## Problem requirements
If a line of the data below holds the string "overlaid", copy it.

........

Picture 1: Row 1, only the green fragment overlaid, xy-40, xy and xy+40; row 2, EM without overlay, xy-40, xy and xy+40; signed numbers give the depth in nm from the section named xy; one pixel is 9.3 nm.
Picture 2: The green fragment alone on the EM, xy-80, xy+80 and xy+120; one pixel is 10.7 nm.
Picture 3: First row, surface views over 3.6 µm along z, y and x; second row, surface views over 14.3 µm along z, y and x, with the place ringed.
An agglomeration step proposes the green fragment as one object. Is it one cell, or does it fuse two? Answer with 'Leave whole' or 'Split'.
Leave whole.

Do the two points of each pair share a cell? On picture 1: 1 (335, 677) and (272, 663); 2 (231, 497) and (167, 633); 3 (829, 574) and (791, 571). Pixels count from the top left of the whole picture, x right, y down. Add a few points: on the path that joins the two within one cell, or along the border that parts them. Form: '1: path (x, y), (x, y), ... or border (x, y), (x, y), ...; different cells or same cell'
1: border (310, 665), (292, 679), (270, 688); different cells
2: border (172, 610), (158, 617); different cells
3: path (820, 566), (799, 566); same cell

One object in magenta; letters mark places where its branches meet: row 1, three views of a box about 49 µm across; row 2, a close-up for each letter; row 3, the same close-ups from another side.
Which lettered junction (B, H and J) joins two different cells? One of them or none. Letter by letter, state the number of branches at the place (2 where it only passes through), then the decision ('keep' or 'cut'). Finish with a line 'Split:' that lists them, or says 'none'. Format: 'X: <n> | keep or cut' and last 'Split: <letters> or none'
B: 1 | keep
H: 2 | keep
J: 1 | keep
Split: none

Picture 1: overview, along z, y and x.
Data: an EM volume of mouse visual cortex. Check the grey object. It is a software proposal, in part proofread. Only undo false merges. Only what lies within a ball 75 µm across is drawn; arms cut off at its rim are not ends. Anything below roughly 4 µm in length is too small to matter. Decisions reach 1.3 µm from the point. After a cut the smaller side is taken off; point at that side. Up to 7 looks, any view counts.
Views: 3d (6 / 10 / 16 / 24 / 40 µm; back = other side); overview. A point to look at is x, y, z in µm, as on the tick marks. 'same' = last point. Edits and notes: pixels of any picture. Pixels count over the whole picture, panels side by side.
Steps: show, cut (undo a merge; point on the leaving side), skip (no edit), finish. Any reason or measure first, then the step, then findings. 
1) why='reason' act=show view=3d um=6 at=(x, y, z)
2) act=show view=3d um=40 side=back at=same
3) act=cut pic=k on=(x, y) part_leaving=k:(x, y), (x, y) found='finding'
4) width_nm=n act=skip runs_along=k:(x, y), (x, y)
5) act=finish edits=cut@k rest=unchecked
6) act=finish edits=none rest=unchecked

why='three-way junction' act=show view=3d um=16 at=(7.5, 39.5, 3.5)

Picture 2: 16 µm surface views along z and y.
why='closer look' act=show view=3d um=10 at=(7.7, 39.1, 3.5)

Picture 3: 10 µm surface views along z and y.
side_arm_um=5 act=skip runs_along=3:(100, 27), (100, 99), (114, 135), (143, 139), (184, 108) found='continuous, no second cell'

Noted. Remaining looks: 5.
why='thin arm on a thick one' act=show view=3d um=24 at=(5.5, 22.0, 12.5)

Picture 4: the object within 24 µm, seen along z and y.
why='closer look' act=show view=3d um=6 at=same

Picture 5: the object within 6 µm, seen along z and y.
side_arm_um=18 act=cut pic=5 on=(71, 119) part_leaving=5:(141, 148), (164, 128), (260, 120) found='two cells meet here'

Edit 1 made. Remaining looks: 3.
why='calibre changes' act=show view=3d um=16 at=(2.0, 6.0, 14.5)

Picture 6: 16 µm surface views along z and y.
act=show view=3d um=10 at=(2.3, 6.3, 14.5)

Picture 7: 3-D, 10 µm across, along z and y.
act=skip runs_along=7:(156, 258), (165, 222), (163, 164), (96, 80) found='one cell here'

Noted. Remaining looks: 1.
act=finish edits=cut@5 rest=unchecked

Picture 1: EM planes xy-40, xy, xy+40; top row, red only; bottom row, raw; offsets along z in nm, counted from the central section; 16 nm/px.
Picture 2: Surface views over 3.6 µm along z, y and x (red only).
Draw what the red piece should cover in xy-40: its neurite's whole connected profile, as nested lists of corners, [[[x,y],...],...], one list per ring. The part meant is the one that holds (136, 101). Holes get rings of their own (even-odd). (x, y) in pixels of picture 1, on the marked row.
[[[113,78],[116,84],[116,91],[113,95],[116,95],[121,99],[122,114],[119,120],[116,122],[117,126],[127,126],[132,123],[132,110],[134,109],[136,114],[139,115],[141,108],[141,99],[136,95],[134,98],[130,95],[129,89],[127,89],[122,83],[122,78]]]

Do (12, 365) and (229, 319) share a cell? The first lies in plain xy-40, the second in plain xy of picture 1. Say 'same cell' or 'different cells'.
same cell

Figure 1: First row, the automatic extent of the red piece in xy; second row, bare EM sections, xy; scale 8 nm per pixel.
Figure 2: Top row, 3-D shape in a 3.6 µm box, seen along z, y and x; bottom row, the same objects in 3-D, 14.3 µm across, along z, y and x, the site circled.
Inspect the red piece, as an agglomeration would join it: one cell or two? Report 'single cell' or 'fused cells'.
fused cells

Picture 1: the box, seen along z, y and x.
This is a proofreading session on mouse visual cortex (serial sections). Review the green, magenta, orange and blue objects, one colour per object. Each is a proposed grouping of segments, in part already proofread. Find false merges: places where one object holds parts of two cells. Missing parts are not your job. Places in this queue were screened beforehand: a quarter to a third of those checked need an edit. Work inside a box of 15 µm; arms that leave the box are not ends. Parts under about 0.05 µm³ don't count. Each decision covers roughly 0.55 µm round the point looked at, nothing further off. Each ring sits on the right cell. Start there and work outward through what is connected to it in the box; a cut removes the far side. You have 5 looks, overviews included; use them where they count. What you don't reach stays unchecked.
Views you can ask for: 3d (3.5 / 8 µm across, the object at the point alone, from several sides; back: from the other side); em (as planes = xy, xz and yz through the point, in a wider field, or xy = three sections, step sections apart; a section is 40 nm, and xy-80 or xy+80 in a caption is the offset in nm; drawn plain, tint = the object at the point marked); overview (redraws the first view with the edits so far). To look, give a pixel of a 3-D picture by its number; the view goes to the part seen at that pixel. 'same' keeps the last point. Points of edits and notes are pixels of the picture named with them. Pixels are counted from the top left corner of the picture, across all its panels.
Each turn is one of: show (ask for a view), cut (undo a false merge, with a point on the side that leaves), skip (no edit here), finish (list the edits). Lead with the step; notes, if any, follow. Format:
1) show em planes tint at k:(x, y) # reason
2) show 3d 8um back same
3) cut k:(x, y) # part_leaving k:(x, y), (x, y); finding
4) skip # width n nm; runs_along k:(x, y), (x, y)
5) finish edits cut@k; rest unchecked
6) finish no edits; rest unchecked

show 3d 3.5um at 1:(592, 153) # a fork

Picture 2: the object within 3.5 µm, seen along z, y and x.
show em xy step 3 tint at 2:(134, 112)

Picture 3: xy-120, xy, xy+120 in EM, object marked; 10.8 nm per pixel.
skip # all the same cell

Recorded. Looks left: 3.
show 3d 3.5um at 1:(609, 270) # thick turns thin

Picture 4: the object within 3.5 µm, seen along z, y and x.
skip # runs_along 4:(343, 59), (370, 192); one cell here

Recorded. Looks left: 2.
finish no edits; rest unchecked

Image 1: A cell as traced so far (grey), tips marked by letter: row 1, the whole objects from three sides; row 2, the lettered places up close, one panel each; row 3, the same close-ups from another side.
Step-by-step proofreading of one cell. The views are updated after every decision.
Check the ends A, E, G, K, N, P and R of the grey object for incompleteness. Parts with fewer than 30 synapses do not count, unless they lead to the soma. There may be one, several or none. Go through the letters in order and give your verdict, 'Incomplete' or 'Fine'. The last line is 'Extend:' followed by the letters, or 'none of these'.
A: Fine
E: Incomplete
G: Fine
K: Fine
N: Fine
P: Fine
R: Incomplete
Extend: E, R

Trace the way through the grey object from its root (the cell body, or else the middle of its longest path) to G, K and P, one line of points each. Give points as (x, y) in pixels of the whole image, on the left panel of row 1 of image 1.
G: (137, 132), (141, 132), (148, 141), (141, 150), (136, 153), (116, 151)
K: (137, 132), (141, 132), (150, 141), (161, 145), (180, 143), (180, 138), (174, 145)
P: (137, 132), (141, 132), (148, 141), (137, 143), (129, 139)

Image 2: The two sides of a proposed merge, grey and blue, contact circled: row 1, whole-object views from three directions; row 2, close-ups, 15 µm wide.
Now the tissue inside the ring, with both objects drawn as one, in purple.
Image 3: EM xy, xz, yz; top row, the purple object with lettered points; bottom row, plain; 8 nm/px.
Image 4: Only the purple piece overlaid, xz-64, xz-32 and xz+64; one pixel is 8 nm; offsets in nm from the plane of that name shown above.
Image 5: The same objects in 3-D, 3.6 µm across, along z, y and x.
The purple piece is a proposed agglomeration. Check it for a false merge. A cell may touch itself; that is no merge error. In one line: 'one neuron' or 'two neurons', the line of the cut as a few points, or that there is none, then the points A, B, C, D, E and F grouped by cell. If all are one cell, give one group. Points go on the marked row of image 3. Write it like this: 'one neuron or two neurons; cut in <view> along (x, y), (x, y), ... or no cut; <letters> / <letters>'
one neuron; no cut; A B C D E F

........

## Answer area
Picture 1: Row 1, only the green fragment overlaid, xy-40, xy and xy+40; row 2, EM without overlay, xy-40, xy and xy+40; signed numbers give the depth in nm from the section named xy; one pixel is 9.3 nm.
Image 4: Only the purple piece overlaid, xz-64, xz-32 and xz+64; one pixel is 8 nm; offsets in nm from the plane of that name shown above.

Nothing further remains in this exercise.